## SET TASK 1
Arrange the lines of the rows below as a Markdown table with columns n and Line, from the line with "Look at this image. Mask" through the end of the rows. Number each line in n and leave out blank lines.

## TEXT SHOWN
——

She is 15 years old and is a famous thief of Lost Preciouses, called Odd Eye (because of her one golden eye). Her tattoo is really a Lost Precious which allows her to transform into a half-wolf. Furumori (Ai's master) placed it inside her as an experiment in integrating a person and a Lost Precious, and trains her to be a thief. She was taken from her home by Furumori and grew up believing that her family was dead and that she was born a half-wolf. She later finds out that Furumori lied to her with the help of a Lost Precious that allows her to hear a person's true thoughts and rebels against him before he dies in battle against Ryuji, who then reveals that she was only a tool to him; despite this, Ai shows pity for him before his death. After her story arc, she finds and returns to her real parents after learning from the Society that they are still alive, but also chooses to keep her abilities. She likes Ryuji for saving her from her life of thievery as well as accepting her unusual appearance and continues to visit him in later episodes. After she and her friends defeat Onyx, she attends school alongside them. Her birthname is Aika.
- Onyx (オニキス, Onikisu)

——

## DATA LISTING
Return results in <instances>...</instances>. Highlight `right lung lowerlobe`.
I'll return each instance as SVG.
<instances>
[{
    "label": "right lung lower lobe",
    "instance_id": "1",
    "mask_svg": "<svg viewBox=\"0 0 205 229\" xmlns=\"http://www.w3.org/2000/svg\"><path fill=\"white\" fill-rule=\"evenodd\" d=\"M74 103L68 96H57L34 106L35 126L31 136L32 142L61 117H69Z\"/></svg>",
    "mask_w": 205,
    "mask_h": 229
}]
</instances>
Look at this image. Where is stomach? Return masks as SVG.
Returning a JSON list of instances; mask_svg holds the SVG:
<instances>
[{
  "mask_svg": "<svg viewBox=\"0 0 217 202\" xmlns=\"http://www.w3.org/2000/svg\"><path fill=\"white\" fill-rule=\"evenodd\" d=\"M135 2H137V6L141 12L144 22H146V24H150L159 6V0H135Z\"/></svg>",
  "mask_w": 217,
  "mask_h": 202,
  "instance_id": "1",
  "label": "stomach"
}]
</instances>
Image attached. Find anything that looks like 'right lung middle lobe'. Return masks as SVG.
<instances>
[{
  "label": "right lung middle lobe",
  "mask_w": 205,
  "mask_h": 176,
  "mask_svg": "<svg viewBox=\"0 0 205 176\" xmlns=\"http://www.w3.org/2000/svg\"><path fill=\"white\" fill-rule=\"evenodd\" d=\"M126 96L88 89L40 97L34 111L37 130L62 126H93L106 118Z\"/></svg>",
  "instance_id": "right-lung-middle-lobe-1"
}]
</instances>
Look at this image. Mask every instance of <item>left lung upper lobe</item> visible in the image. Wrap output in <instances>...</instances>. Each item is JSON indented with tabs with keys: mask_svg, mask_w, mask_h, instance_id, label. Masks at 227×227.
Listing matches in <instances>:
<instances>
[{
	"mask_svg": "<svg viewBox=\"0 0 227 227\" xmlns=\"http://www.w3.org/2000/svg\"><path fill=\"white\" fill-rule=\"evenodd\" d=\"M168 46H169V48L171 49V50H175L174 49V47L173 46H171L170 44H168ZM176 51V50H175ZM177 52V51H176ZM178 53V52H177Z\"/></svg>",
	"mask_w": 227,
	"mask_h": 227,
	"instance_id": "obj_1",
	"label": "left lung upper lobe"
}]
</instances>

——

## SET TASK 2
According to the character description, what is Ai able to transform into because of her tattoo?

## FINAL ANSWER 1
| n | Line |
|---|---|
| 1 | Look at this image. Mask every instance of <item>left lung upper lobe</item> visible in the image. Wrap output in <instances>...</instances>. Each item is JSON indented with tabs with keys: mask_svg, mask_w, mask_h, instance_id, label. Masks at 227×227. |
| 2 | Listing matches in <instances>: |
| 3 | <instances> |
| 4 | [{ |
| 5 | 	"mask_svg": "<svg viewBox=\"0 0 227 227\" xmlns=\"http://www.w3.org/2000/svg\"><path fill=\"white\" fill-rule=\"evenodd\" d=\"M168 46H169V48L171 49V50H175L174 49V47L173 46H171L170 44H168ZM176 51V50H175ZM177 52V51H176ZM178 53V52H177Z\"/></svg>", |
| 6 | 	"mask_w": 227, |
| 7 | 	"mask_h": 227, |
| 8 | 	"instance_id": "obj_1", |
| 9 | 	"label": "left lung upper lobe" |
| 10 | }] |
| 11 | </instances> |

## FINAL ANSWER 2
A half-wolf.